**Problem details**
Every record must be copied exactly.

**Record set**

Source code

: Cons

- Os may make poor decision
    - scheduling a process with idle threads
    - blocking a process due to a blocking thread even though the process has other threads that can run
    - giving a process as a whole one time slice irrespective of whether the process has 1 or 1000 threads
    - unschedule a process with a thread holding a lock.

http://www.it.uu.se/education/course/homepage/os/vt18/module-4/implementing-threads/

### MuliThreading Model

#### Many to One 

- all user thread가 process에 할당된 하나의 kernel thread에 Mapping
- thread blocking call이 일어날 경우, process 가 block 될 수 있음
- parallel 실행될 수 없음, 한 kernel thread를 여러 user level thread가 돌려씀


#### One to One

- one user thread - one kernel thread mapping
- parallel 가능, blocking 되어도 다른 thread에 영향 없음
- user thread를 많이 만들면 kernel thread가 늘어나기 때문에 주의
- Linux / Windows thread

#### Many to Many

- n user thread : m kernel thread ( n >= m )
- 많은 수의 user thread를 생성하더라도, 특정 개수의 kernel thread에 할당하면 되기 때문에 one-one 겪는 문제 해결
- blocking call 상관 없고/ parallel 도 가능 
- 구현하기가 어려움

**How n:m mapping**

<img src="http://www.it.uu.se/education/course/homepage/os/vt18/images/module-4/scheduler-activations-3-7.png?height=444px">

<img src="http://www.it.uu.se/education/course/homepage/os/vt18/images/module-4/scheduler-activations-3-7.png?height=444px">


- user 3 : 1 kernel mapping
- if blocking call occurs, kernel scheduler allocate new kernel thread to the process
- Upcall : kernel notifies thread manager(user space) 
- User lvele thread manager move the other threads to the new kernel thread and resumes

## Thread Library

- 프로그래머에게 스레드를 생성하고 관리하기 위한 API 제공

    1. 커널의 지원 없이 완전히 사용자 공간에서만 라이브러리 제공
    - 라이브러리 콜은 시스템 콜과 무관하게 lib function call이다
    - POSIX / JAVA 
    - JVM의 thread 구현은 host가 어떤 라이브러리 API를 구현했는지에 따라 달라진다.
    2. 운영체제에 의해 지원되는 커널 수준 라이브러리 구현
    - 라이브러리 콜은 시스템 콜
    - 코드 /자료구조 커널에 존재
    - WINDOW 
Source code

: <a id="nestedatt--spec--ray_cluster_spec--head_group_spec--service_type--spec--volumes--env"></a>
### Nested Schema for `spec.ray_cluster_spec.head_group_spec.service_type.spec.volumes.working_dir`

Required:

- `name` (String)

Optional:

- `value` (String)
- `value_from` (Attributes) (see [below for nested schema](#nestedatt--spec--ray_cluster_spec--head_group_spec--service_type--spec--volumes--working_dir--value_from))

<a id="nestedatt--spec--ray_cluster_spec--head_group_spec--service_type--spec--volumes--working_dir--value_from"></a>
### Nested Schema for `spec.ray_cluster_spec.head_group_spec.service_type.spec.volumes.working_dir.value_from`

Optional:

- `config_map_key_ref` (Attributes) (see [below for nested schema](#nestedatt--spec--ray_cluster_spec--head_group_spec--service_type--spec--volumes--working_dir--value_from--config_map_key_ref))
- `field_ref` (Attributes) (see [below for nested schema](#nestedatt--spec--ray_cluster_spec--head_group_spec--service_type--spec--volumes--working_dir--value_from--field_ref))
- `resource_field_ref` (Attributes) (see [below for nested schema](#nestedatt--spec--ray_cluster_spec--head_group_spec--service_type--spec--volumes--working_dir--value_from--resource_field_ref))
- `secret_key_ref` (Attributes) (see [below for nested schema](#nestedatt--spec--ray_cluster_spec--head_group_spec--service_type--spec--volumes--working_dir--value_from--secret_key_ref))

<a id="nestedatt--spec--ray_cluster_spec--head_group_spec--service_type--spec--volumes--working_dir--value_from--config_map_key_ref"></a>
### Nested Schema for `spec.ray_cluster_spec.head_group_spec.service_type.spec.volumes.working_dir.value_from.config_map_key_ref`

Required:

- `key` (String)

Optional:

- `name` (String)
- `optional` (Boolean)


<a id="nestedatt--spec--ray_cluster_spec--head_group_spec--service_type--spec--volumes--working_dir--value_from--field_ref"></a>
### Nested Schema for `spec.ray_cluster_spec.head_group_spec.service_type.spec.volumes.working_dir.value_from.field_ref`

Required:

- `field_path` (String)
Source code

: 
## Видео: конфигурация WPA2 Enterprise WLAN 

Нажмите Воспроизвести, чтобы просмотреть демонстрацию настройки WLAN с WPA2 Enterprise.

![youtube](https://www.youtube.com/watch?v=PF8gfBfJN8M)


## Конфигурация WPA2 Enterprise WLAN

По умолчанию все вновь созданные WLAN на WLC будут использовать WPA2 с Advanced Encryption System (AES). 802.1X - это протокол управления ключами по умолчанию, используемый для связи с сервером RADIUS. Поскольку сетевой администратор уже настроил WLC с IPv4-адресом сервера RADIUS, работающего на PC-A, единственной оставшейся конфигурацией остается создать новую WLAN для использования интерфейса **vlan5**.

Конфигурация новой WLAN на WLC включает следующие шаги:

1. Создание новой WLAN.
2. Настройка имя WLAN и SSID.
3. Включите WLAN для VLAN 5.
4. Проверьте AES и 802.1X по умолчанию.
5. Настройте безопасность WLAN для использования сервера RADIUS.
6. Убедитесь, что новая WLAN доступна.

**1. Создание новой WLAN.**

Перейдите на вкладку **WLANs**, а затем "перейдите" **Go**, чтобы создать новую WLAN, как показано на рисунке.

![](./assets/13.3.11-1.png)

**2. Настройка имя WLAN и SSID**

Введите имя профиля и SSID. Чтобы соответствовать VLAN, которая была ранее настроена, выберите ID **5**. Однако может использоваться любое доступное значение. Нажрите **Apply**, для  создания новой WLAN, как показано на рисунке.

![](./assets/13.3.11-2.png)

**Response to this task**
Source code

: Cons

- Os may make poor decision
    - scheduling a process with idle threads
    - blocking a process due to a blocking thread even though the process has other threads that can run
    - giving a process as a whole one time slice irrespective of whether the process has 1 or 1000 threads
    - unschedule a process with a thread holding a lock.

http://www.it.uu.se/education/course/homepage/os/vt18/module-4/implementing-threads/

### MuliThreading Model

#### Many to One 

- all user thread가 process에 할당된 하나의 kernel thread에 Mapping
- thread blocking call이 일어날 경우, process 가 block 될 수 있음
- parallel 실행될 수 없음, 한 kernel thread를 여러 user level thread가 돌려씀


#### One to One

- one user thread - one kernel thread mapping
- parallel 가능, blocking 되어도 다른 thread에 영향 없음
- user thread를 많이 만들면 kernel thread가 늘어나기 때문에 주의
- Linux / Windows thread

#### Many to Many

- n user thread : m kernel thread ( n >= m )
- 많은 수의 user thread를 생성하더라도, 특정 개수의 kernel thread에 할당하면 되기 때문에 one-one 겪는 문제 해결
- blocking call 상관 없고/ parallel 도 가능 
- 구현하기가 어려움

**How n:m mapping**

<img src="http://www.it.uu.se/education/course/homepage/os/vt18/images/module-4/scheduler-activations-3-7.png?height=444px">

<img src="http://www.it.uu.se/education/course/homepage/os/vt18/images/module-4/scheduler-activations-3-7.png?height=444px">


- user 3 : 1 kernel mapping
- if blocking call occurs, kernel scheduler allocate new kernel thread to the process
- Upcall : kernel notifies thread manager(user space) 
- User lvele thread manager move the other threads to the new kernel thread and resumes

## Thread Library

- 프로그래머에게 스레드를 생성하고 관리하기 위한 API 제공

    1. 커널의 지원 없이 완전히 사용자 공간에서만 라이브러리 제공
    - 라이브러리 콜은 시스템 콜과 무관하게 lib function call이다
    - POSIX / JAVA 
    - JVM의 thread 구현은 host가 어떤 라이브러리 API를 구현했는지에 따라 달라진다.
    2. 운영체제에 의해 지원되는 커널 수준 라이브러리 구현
    - 라이브러리 콜은 시스템 콜
    - 코드 /자료구조 커널에 존재
    - WINDOW 
Source code

: <a id="nestedatt--spec--ray_cluster_spec--head_group_spec--service_type--spec--volumes--env"></a>
### Nested Schema for `spec.ray_cluster_spec.head_group_spec.service_type.spec.volumes.working_dir`

Required:

- `name` (String)

Optional:

- `value` (String)
- `value_from` (Attributes) (see [below for nested schema](#nestedatt--spec--ray_cluster_spec--head_group_spec--service_type--spec--volumes--working_dir--value_from))

<a id="nestedatt--spec--ray_cluster_spec--head_group_spec--service_type--spec--volumes--working_dir--value_from"></a>
### Nested Schema for `spec.ray_cluster_spec.head_group_spec.service_type.spec.volumes.working_dir.value_from`

Optional:

- `config_map_key_ref` (Attributes) (see [below for nested schema](#nestedatt--spec--ray_cluster_spec--head_group_spec--service_type--spec--volumes--working_dir--value_from--config_map_key_ref))
- `field_ref` (Attributes) (see [below for nested schema](#nestedatt--spec--ray_cluster_spec--head_group_spec--service_type--spec--volumes--working_dir--value_from--field_ref))
- `resource_field_ref` (Attributes) (see [below for nested schema](#nestedatt--spec--ray_cluster_spec--head_group_spec--service_type--spec--volumes--working_dir--value_from--resource_field_ref))
- `secret_key_ref` (Attributes) (see [below for nested schema](#nestedatt--spec--ray_cluster_spec--head_group_spec--service_type--spec--volumes--working_dir--value_from--secret_key_ref))

<a id="nestedatt--spec--ray_cluster_spec--head_group_spec--service_type--spec--volumes--working_dir--value_from--config_map_key_ref"></a>
### Nested Schema for `spec.ray_cluster_spec.head_group_spec.service_type.spec.volumes.working_dir.value_from.config_map_key_ref`

Required:

- `key` (String)

Optional:

- `name` (String)
- `optional` (Boolean)


<a id="nestedatt--spec--ray_cluster_spec--head_group_spec--service_type--spec--volumes--working_dir--value_from--field_ref"></a>
### Nested Schema for `spec.ray_cluster_spec.head_group_spec.service_type.spec.volumes.working_dir.value_from.field_ref`

Required:

- `field_path` (String)
Source code

: 
## Видео: конфигурация WPA2 Enterprise WLAN 

Нажмите Воспроизвести, чтобы просмотреть демонстрацию настройки WLAN с WPA2 Enterprise.

![youtube](https://www.youtube.com/watch?v=PF8gfBfJN8M)


## Конфигурация WPA2 Enterprise WLAN

По умолчанию все вновь созданные WLAN на WLC будут использовать WPA2 с Advanced Encryption System (AES). 802.1X - это протокол управления ключами по умолчанию, используемый для связи с сервером RADIUS. Поскольку сетевой администратор уже настроил WLC с IPv4-адресом сервера RADIUS, работающего на PC-A, единственной оставшейся конфигурацией остается создать новую WLAN для использования интерфейса **vlan5**.

Конфигурация новой WLAN на WLC включает следующие шаги:

1. Создание новой WLAN.
2. Настройка имя WLAN и SSID.
3. Включите WLAN для VLAN 5.
4. Проверьте AES и 802.1X по умолчанию.
5. Настройте безопасность WLAN для использования сервера RADIUS.
6. Убедитесь, что новая WLAN доступна.

**1. Создание новой WLAN.**

Перейдите на вкладку **WLANs**, а затем "перейдите" **Go**, чтобы создать новую WLAN, как показано на рисунке.

![](./assets/13.3.11-1.png)

**2. Настройка имя WLAN и SSID**

Введите имя профиля и SSID. Чтобы соответствовать VLAN, которая была ранее настроена, выберите ID **5**. Однако может использоваться любое доступное значение. Нажрите **Apply**, для  создания новой WLAN, как показано на рисунке.

![](./assets/13.3.11-2.png)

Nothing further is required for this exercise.